Maryland
Md. Code, Family Law §§ 5-704, 5-705 — Maryland Child Abuse and Neglect Reporting Law
- Clergy named as mandatory reporter?
- No
- Confessional exemption?
- Yes
- Statute
- Md. Code, Family Law §§ 5-704, 5-705
- Clergy named
- All-person
- Pending
- —
Maryland runs a two-track mandatory-reporting structure. Section 5-704 names four professional categories (health practitioners, police officers, educators, and human service workers) and opens with a privilege-override clause: reporting is required notwithstanding any law on privileged communications. Clergy are not on that list. Clergy reach the reporting duty through § 5-705, which sweeps in 'a person in this State other than' the § 5-704 professionals. That all-person provision is broad, but it carries a carveout for clergy that the professional track does not have.
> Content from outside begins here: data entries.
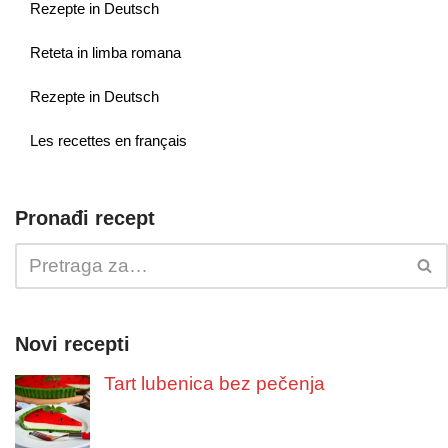
Rezepte in Deutsch
Reteta in limba romana
Rezepte in Deutsch
Les recettes en français
Pronađi recept
Novi recepti
Tart lubenica bez pečenja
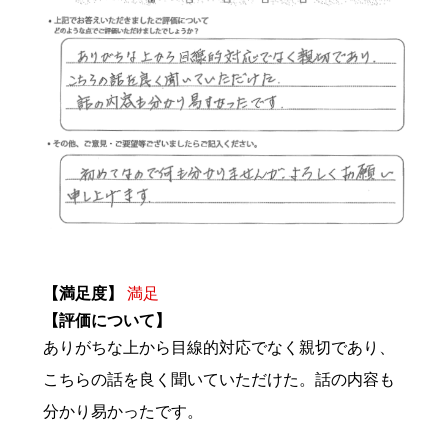
【満足度】
満足
【評価について】
ありがちな上から目線的対応でなく親切であり、
こちらの話を良く聞いていただけた。話の内容も
分かり易かったです。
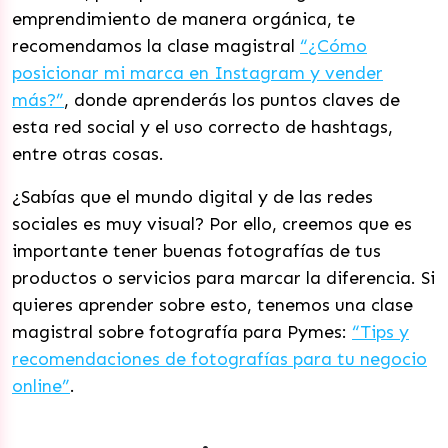
emprendimiento de manera orgánica, te
recomendamos la clase magistral
“¿Cómo
posicionar mi marca en Instagram y vender
más?”
, donde aprenderás los puntos claves de
esta red social y el uso correcto de hashtags,
entre otras cosas.
¿Sabías que el mundo digital y de las redes
sociales es muy visual? Por ello, creemos que es
importante tener buenas fotografías de tus
productos o servicios para marcar la diferencia. Si
quieres aprender sobre esto, tenemos una clase
magistral sobre fotografía para Pymes:
“Tips y
recomendaciones de fotografías para tu negocio
online”
.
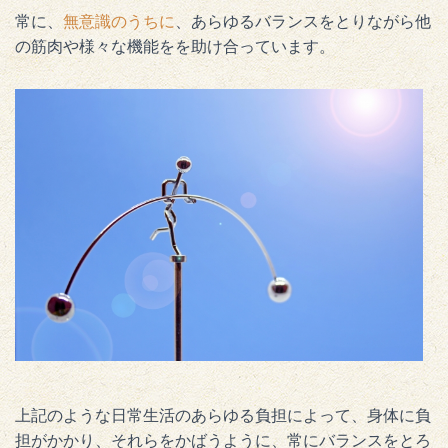
常に、
無意識のうちに
、あらゆるバランスをとりながら他
の筋肉や様々な機能をを助け合っています。
上記のような日常生活のあらゆる負担によって、身体に負
担がかかり、それらをかばうように、常にバランスをとろ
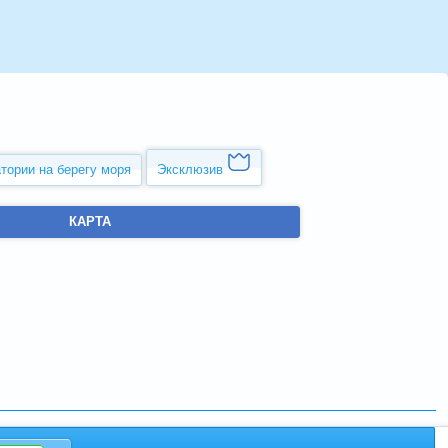
тории на берегу моря
Эксклюзив
КАРТА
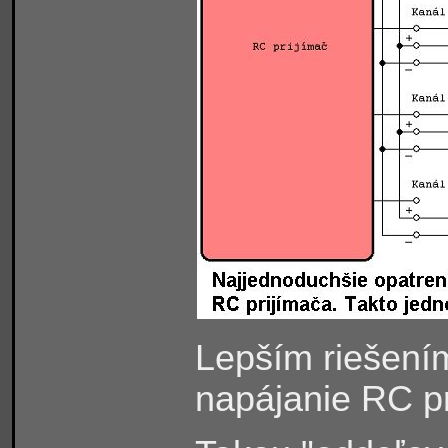
Lepším riešením
napájanie RC pr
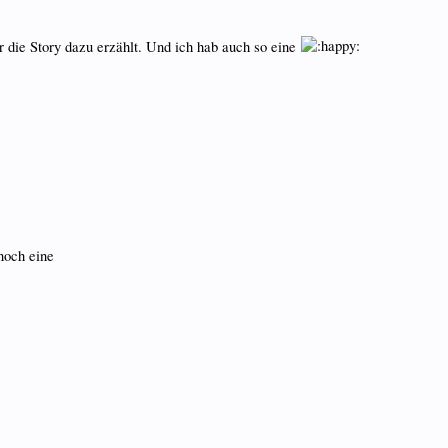
r die Story dazu erzählt. Und ich hab auch so eine
noch eine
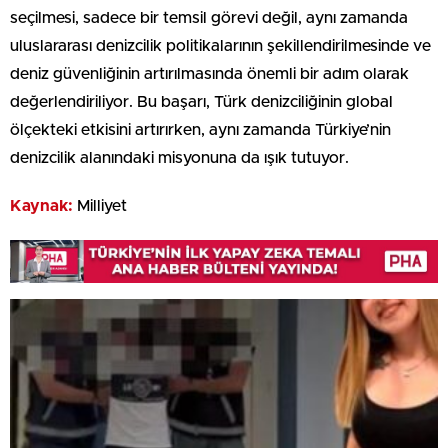
seçilmesi, sadece bir temsil görevi değil, aynı zamanda
uluslararası denizcilik politikalarının şekillendirilmesinde ve
deniz güvenliğinin artırılmasında önemli bir adım olarak
değerlendiriliyor. Bu başarı, Türk denizciliğinin global
ölçekteki etkisini artırırken, aynı zamanda Türkiye’nin
denizcilik alanındaki misyonuna da ışık tutuyor.
Kaynak:
Milliyet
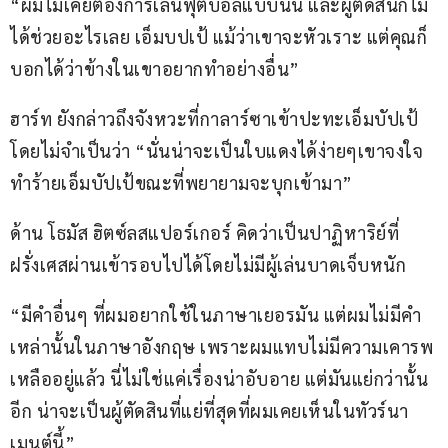
“ผมไม่เคยต้องการเล่นฟุตบอลแบบนั้น และผู้ตัดสินก็ไม่
ได้ช่วยอะไรเลย เอ็มบปเป้ แม้ว่าเขาจะหัวเราะ แต่คุณก็
บอกได้ว่าข้างในเขาอยากทำอย่างอื่น”
ฮาร์ท ยังกล่าวถึงจังหวะที่กาลาร์ซาเข้าปะทะเอ็มบัปเป้
โดยไม่จำเป็นว่า “นั่นน่าจะเป็นใบแดงได้ง่ายๆเขาจงใจ
ทำร้ายเอ็มบัปเป้ขณะที่พยายามจะบุกเข้ามา”
ด้าน โธมัส ฮิตซ์ลสแปอร์เกอร์ คิดว่าเป็นปาฏิหาริย์ที่
ฝรั่งเศสผ่านเข้ารอบไปได้โดยไม่มีผู้เล่นบาดเจ็บหนัก
“มีคำอื่นๆ ที่ผมอยากใช้ในภาษาเยอรมัน แต่ผมไม่มีคำ
เหล่านั้นในภาษาอังกฤษ เพราะผมแทบไม่มีความเคารพ
เหลืออยู่แล้ว นี่ไม่ใช่แค่เรื่องน่าอับอาย แต่มันแย่กว่านั้น
อีก น่าจะเป็นผู้ตัดสินที่แย่ที่สุดที่ผมเคยเห็นในทัวร์นา
เมนต์นี้”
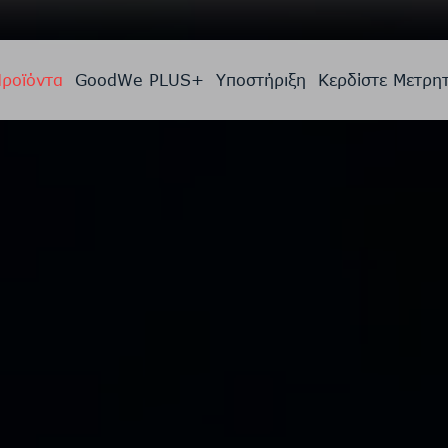
ροϊόντα
GoodWe PLUS+
Υποστήριξη
Κερδίστε Μετρη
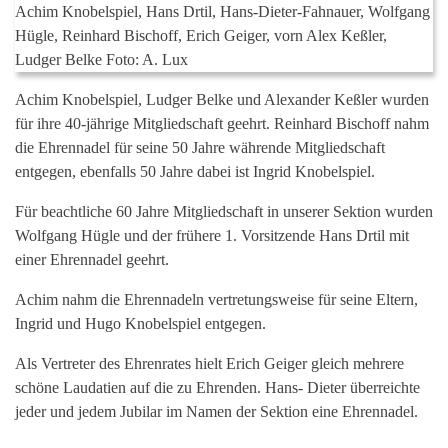
Achim Knobelspiel, Hans Drtil, Hans-Dieter-Fahnauer, Wolfgang
Hügle, Reinhard Bischoff, Erich Geiger, vorn Alex Keßler,
Ludger Belke Foto: A. Lux
Achim Knobelspiel, Ludger Belke und Alexander Keßler wurden
für ihre 40-jährige Mitgliedschaft geehrt. Reinhard Bischoff nahm
die Ehrennadel für seine 50 Jahre währende Mitgliedschaft
entgegen, ebenfalls 50 Jahre dabei ist Ingrid Knobelspiel.
Für beachtliche 60 Jahre Mitgliedschaft in unserer Sektion wurden
Wolfgang Hügle und der frühere 1. Vorsitzende Hans Drtil mit
einer Ehrennadel geehrt.
Achim nahm die Ehrennadeln vertretungsweise für seine Eltern,
Ingrid und Hugo Knobelspiel entgegen.
Als Vertreter des Ehrenrates hielt Erich Geiger gleich mehrere
schöne Laudatien auf die zu Ehrenden. Hans- Dieter überreichte
jeder und jedem Jubilar im Namen der Sektion eine Ehrennadel.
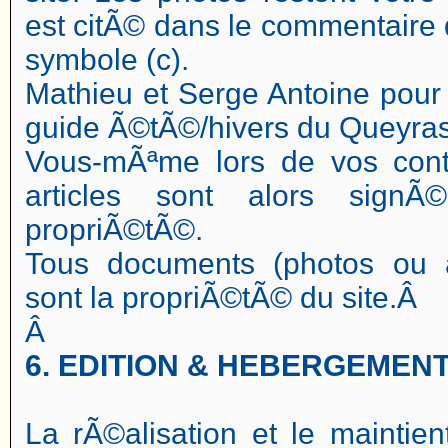
est citÃ© dans le commentaire 
symbole (c).
Mathieu et Serge Antoine pour 
guide Ã©tÃ©/hivers du Queyras
Vous-mÃªme lors de vos contr
articles sont alors signÃ
propriÃ©tÃ©.
Tous documents (photos ou a
sont la propriÃ©tÃ© du site.Â
Â
6. EDITION & HEBERGEMEN
La rÃ©alisation et le maintie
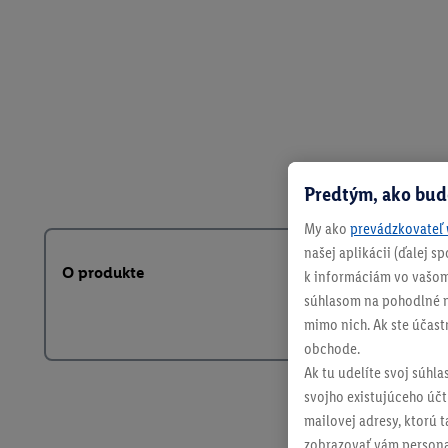
Predtým, ako bud
My ako
prevádzkovateľ 
našej aplikácii (ďalej 
O produkte
k informáciám vo vašom
súhlasom na pohodlné na
mimo nich. Ak ste účast
obchode.
Ak tu udelíte svoj súhla
svojho existujúceho účtu
mailovej adresy, ktorú 
zobrazovať vám personal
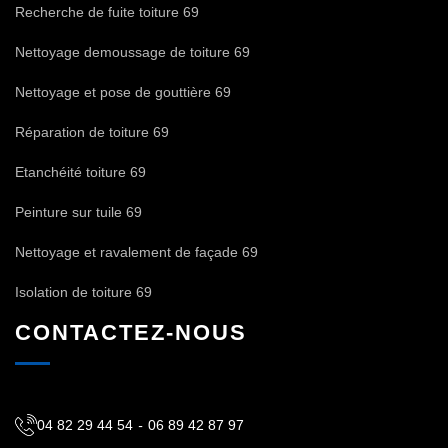
Recherche de fuite toiture 69
Nettoyage demoussage de toiture 69
Nettoyage et pose de gouttière 69
Réparation de toiture 69
Etanchéité toiture 69
Peinture sur tuile 69
Nettoyage et ravalement de façade 69
Isolation de toiture 69
CONTACTEZ-NOUS
04 82 29 44 54
-
06 89 42 87 97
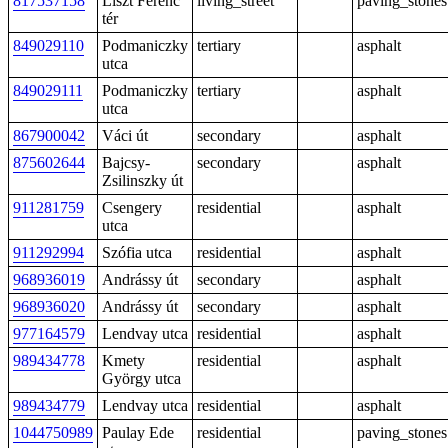
817537158
Liszt Ferenc
living_street
paving_stones
tér
849029110
Podmaniczky
tertiary
asphalt
utca
849029111
Podmaniczky
tertiary
asphalt
utca
867900042
Váci út
secondary
asphalt
875602644
Bajcsy-
secondary
asphalt
Zsilinszky út
911281759
Csengery
residential
asphalt
utca
911292994
Szófia utca
residential
asphalt
968936019
Andrássy út
secondary
asphalt
968936020
Andrássy út
secondary
asphalt
977164579
Lendvay utca
residential
asphalt
989434778
Kmety
residential
asphalt
György utca
989434779
Lendvay utca
residential
asphalt
1044750989
Paulay Ede
residential
paving_stones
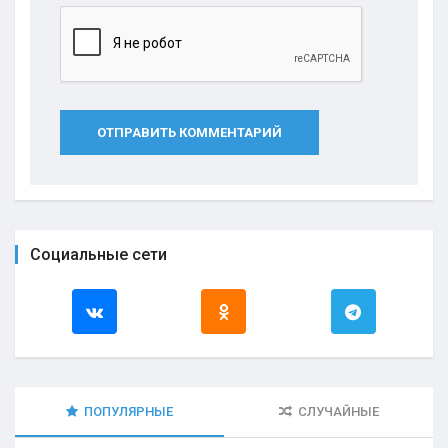
ОТПРАВИТЬ КОММЕНТАРИЙ
Социальные сети
ПОПУЛЯРНЫЕ
СЛУЧАЙНЫЕ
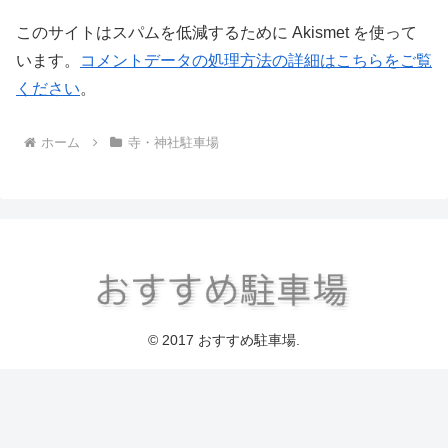
このサイトはスパムを低減するために Akismet を使って
います。
コメントデータの処理方法の詳細はこちらをご覧
ください
。
ホーム
寺・神社駐車場
© 2017 おすすめ駐車場.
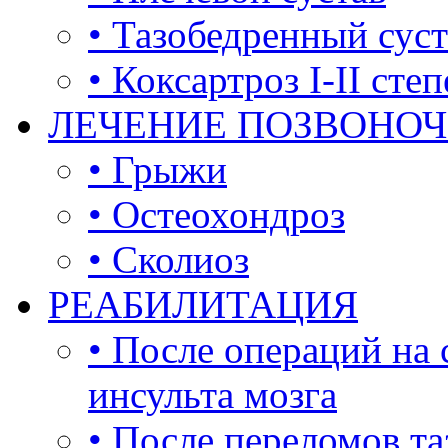
• Тазобедренный суст
• Коксартроз I-II сте
ЛЕЧЕНИЕ ПОЗВОНО
• Грыжи
• Остеохондроз
• Сколиоз
РЕАБИЛИТАЦИЯ
• После операций на 
инсульта мозга
• После переломов та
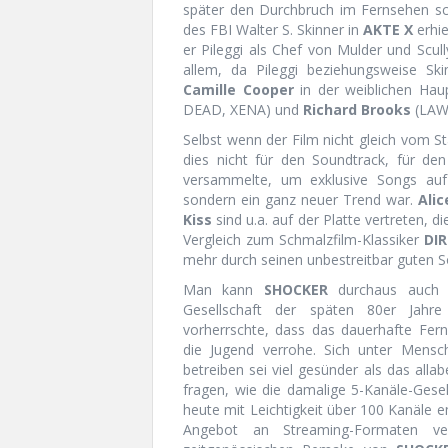
später den Durchbruch im Fernsehen schaf
des FBI Walter S. Skinner in
AKTE X
erhie
er Pileggi als Chef von Mulder und Scull
allem, da Pileggi beziehungsweise Ski
Camille Cooper
in der weiblichen Haup
DEAD, XENA) und
Richard Brooks
(LAW 
Selbst wenn der Film nicht gleich vom S
dies nicht für den Soundtrack, für d
versammelte, um exklusive Songs aufzu
sondern ein ganz neuer Trend war.
Ali
Kiss
sind u.a. auf der Platte vertreten, d
Vergleich zum Schmalzfilm-Klassiker
DI
mehr durch seinen unbestreitbar guten S
Man kann
SHOCKER
durchaus auch a
Gesellschaft der späten 80er Jahr
vorherrschte, dass das dauerhafte F
die Jugend verrohe. Sich unter Mens
betreiben sei viel gesünder als das alla
fragen, wie die damalige 5-Kanäle-Gesel
heute mit Leichtigkeit über 100 Kanäle
Angebot an Streaming-Formaten v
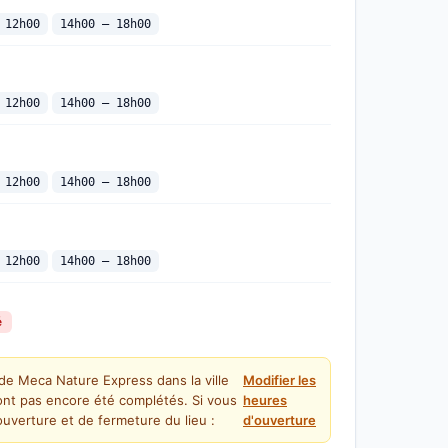
 12h00
14h00 — 18h00
 12h00
14h00 — 18h00
 12h00
14h00 — 18h00
 12h00
14h00 — 18h00
é
de Meca Nature Express dans la ville
Modifier les
nt pas encore été complétés. Si vous
heures
uverture et de fermeture du lieu :
d'ouverture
Section 5-705(a)(3) provides that a minister, clergyman, or priest is not required to report when doing so would disclose a communication described in the Courts Article § 9-111, Maryland's clergy-penitent privilege, and when the communication was made in a professional religious capacity, in the course of discipline the church enjoins, and the clergy member is bound to maintain confidentiality under canon law, church doctrine, or practice. All three elements must be present. The gap this creates is real but bounded. Outside that triple-element confessional zone, clergy are required reporters. The 2023 Maryland Attorney General report on child sexual abuse in the Archdiocese of Baltimore (156 clergy and Archdiocese personnel documented, more than 600 known survivors since the 1940s, decades of institutional cover-up) made plain what decades of legal ambiguity had protected. The civil statute of limitations has since been eliminated by the 2023 Child Victims Act, upheld by the Supreme Court of Maryland in February 2025. The mandatory-reporting statute has not moved. Maryland illustrates a pattern UCO tracks across the country: states where the law reaches clergy through a broad catch-all rather than an express enumeration, and where a privilege carveout quietly exempts the disclosure contexts most likely to involve institutional cover. Giving § 5-705 the same privilege override § 5-704 already carries would close it, one of the concrete fixes UCO carries from one state to the next.